En el convulso mapa político de América Latina, la voz de José “Pepe” Mujica ha resonado con una autoridad moral difícil de igualar. No por ocupar cargos de poder o levantar banderas partidarias, sino por hablar desde la coherencia, la ética y una historia de lucha por la justicia social. En este marco, su posición crítica y solidaria frente a la deriva autoritaria del régimen de Daniel Ortega y Rosario Murillo en Nicaragua representa una toma de postura profundamente ética, que interpela a la izquierda latinoamericana a no traicionar sus principios en nombre del poder.
La ética como brújula
Pepe Mujica conoce en carne propia lo que significa la lucha revolucionaria, la cárcel, la persecución política y la construcción democrática desde abajo. Por eso, cuando desde Nicaragua se persigue a voces disidentes, se encarcela a líderes sociales, se exilia a estudiantes, campesinos, sacerdotes y periodistas, Mujica no ha dudado en tomar posición. “No puedo callarme frente a lo que ocurre en Nicaragua”, expresó públicamente en 2021, durante una ola de represión que incluía el encarcelamiento de casi todos los candidatos opositores en vísperas de las elecciones presidenciales.
Su gesto no fue simplemente un acto de denuncia, sino de consecuencia histórica. Mujica entiende que la defensa de los derechos humanos no puede ser selectiva. Que la izquierda que calla ante la represión, cuando esta proviene de gobiernos que se autodenominan progresistas, pierde su alma y su legitimidad.
Una solidaridad que no es geopolítica, sino humana
Mujica no habla desde los intereses geopolíticos, ni desde el cálculo diplomático. Su solidaridad con el pueblo nicaragüense es la que nace del dolor compartido, del respeto a la dignidad humana y de una ética política que no justifica el autoritarismo, venga de donde venga. En este sentido, Mujica ha sido uno de los pocos líderes históricos de la izquierda que se ha atrevido a romper el silencio frente al régimen de Ortega, sin caer en los discursos simplistas de la derecha, pero tampoco escudándose en la retórica antiimperialista para justificar lo injustificable.

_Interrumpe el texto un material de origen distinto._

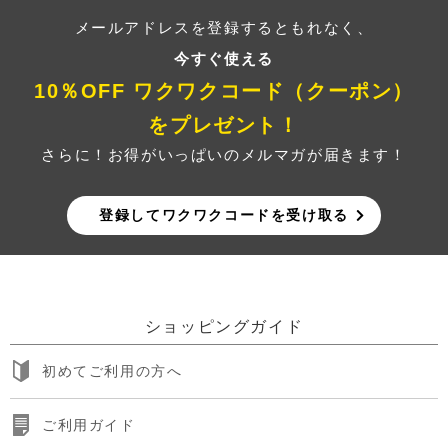
メールアドレスを登録するともれなく、
今すぐ使える
10％OFF ワクワクコード（クーポン）
をプレゼント！
さらに！お得がいっぱいのメルマガが届きます！
登録してワクワクコードを受け取る
ショッピングガイド
初めてご利用の方へ
ご利用ガイド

Este posicionamiento es vital en un continente donde muchas fuerzas progresistas han caído en la trampa del relativismo ético. Mujica, por el contrario, nos recuerda que no hay revolución válida si no se construye sobre la base de la libertad, el pluralismo y el respeto a la vida.
Un llamado a la coherencia
El valor de Mujica no reside solamente en lo que dice, sino en quién lo dice. Su historia de vida le da autoridad para hablar de derechos humanos, de lucha revolucionaria y de democracia. Y desde esa autoridad, su llamado a la izquierda latinoamericana es claro: no se puede ser cómplice de la represión. No se puede justificar la cárcel para quien piensa distinto. No se puede hablar de justicia social mientras se pisotea la dignidad de un pueblo.
Su ejemplo interpela especialmente a las nuevas generaciones, a quienes buscan una política con sentido ético, sin dogmatismos, sin caudillismos, sin pactos con la impunidad. Mujica representa esa rara coherencia entre el decir y el hacer, entre el ideal y la práctica, entre la lucha y el respeto a los derechos humanos.
Un legado para Nicaragua
En Nicaragua, donde muchas voces han sido silenciadas, el gesto solidario de figuras como Mujica ha sido un aliento y una forma de romper el cerco del aislamiento. Su voz ha contribuido a visibilizar la causa de un pueblo que resiste y sueña con una democracia verdadera, inclusiva y participativa.
El legado de Mujica no es una receta, ni un modelo a copiar. Es una brújula ética que nos recuerda que la política tiene sentido solo si está al servicio de la vida. En tiempos donde el poder se ejerce con violencia y miedo, la humildad valiente de Mujica ilumina otro camino posible: el de la justicia sin represión, el de la libertad sin exclusión, el de la revolución sin traición.